Parts of the exercise —
**a)** Answer these questions from the passage on Rembrandt, one line each:
(i) What was Rembrandt the first to develop to perfection?
(ii) At what age was Rembrandt sent to the preparatory school of the Leyden University?
(iii) For how many years did he learn the elements of his profession in Jacob van Swanenburgh's studio?
**b)** Proceed with the passage on Rembrandt, writing on from its final sentence in the same style.

Selected extract —
The prodigality of his power was developed by painful study and the laborious acquisition of knowledge. He was always keen to know what men had done before him, as we may see from his large collection of the drawings of Durer, Cranach, Lukas van Leiden, Marc Antonio, Mantegna, and others, which he bought for use as well as for the love of beautiful things. And he profited by their teaching, as evidenced in some of his works, paintings and etchings. But after acquiring knowledge he trifled with it afterwards and became the most original of painters, creating out of all the technics available to him one peculiarly his own.
While he was not the first to enter into the secret of the marvellous effect of light and shade for same of his forerunners had already essayed this problem of chiaroscuro, Rembrandt was the first to develop to perfection the concentration of light and the diffusion of luminosity from the deepest shade. In this he became the inspirer, not only of his pupils and of his contemporaries, but of all pictorial art that came after. His method became a new direction in art expression and must be regarded the characteristic feature of the Dutch school as it now gradually developed. These painters, were the first and always remained the foremast to depict "the poetry of chiaroscuro."
Rembrandt's life (1606-1669), like his pictures, shows strong contrasts of light and shade, with the dark predominating; for which his early biographers would hold himself mainly responsible. It is amazing that in the light of recent researches those old stories to the master's detriment are still revamped.
Let us pass to the indisputable biographical data as they may be collated from various sources. Rembrandt Harmensz van Ryn was born an the 15th of July, 1606, not in his father's mill, as was used to tell, but in the comfortable dwelling in the Weddesteeg near the Wittepoart of the city of Leyden, as Vosmaer has discovered. His parents, Harmen Gerritsz van Ryn and Neeltjen Willems van Zuitbroeck, were well-to-do, and when young Rembrandt was thirteen years old he was sent to the preparatory school (now called the Gymnasium) of the Leyden University. But the youth did not take kindly to classical studies - in fact he never was much of a reader except of his Bible. In the inventory of his possessions, taken in after life, besides this well-worn Bible, only fifteen books are noted.
His artistic bent found training in the studio of Jacob van Swanenburgh, a local painter of whom little else is known, where for three years he learned the elements of his profession. At the age of seventeen we find him in Amsterdam with Pieter Lastman, who had studied in Italy and had felt the influence of Caravaggio and of Elsheimer. Some of Lastman's pictures offer contrasts of light and shade which seem to foreshade the great works of his pupil. But Rembrandt stayed only six months with this teacher, as he did not find any advantage to be gained, his work then already outstripping that of his master.

Input data —

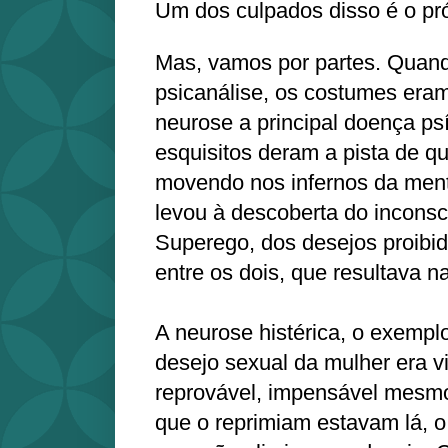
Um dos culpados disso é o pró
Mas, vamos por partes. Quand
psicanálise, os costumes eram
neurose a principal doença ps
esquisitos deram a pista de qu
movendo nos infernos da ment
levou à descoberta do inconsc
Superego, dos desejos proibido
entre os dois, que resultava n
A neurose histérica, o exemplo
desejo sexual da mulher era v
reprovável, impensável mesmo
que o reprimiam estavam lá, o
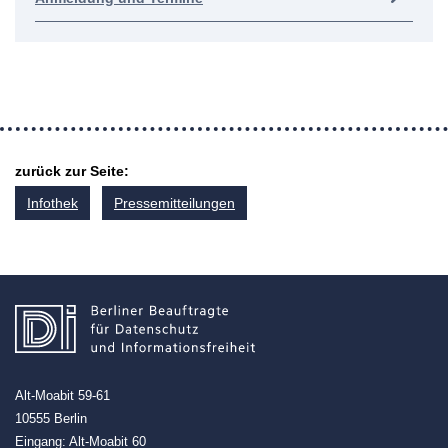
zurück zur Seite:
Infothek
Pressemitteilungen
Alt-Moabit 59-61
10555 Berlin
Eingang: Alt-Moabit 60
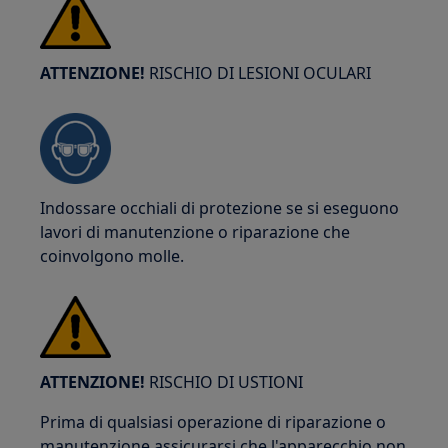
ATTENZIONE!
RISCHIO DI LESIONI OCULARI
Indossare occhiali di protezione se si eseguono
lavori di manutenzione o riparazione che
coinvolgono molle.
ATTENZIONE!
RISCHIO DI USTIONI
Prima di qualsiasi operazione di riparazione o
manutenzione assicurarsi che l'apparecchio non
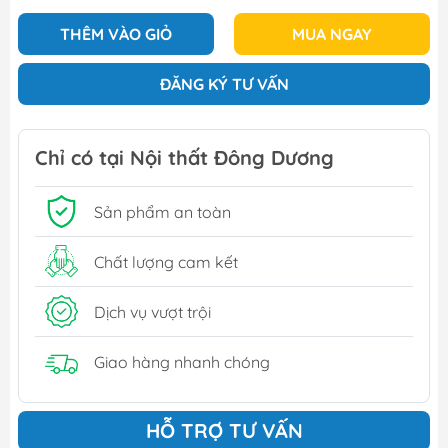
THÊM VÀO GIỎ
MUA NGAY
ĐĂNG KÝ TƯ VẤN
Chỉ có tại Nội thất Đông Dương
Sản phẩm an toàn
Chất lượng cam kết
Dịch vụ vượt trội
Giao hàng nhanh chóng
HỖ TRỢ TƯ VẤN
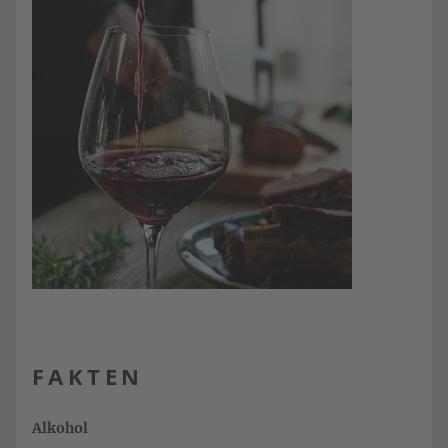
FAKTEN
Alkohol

Expected outputs —
**a)**
(i) The concentration of light and the diffusion of luminosity from the deepest shade.
(ii) Thirteen.
(iii) Three years.

**b)**
He returned to Leyden, and using the members of his family for models he equipped himself fully to accept commissions for portraits, which soon came to him. His earliest known picture, a "Paul in Prison," is dated 1627. He refused to go to Italy as advised, disclaiming any desire to follow in the ruts of his predecessors, and already conscious of his individual power. As early as 1628 he received his first pupil, Gerard Dou, a lad of fifteen.
To widen the scope of his opportunities Rembrandt returned in 1630 to Amsterdam, and in the next year completed his well-known "Simeon in the Temple," now in the Mauritshuis, which at once proclaimed his large conception of complicated compositions. A slight change in the studyheads and portraits of this time shows that he had become acquainted with the work of Thomas de Keyser. His reputation became, however, fully established by that marvellous creation, "The Anatomy Lesson of Prof. Nicolaes Tulp" - a wonderful performance for a young man of twentysix. Twice before a scene from the dissectingroom had been attempted for Surgeons' Guilds by Aert Pietersz of Haarlem: in 1601, and by Pieter Mierevelt in 1616.
Although Rembrandt must have known these compositions, his presentation of Prof. Tulp's Lesson indicates that vital point which distinguishes his group paintings, guild or militia pieces, above like compositions by all other masters of his time. The latter present in these groups frank portraits, often leading to division of interest, no matter how skilfully arranged, the portraiture being the primary motive. With Rembrandt we always find, together with the portraiture, a vital scenic presentation in which all members bear an harmonious part.
Rembrandt had taken up his abode in Amsterdam with Hendrik van Uylenborch, a painter and dealer in works of art, where that passion of collecting was aroused which was to be the cause of all Rembrandt's financial misfortunes in after life. There he met van Uylenbarch's cousin, Saskia, a young girl from Friesland, an orphan who was temporarily staying with another relative, Dominee Sylvius.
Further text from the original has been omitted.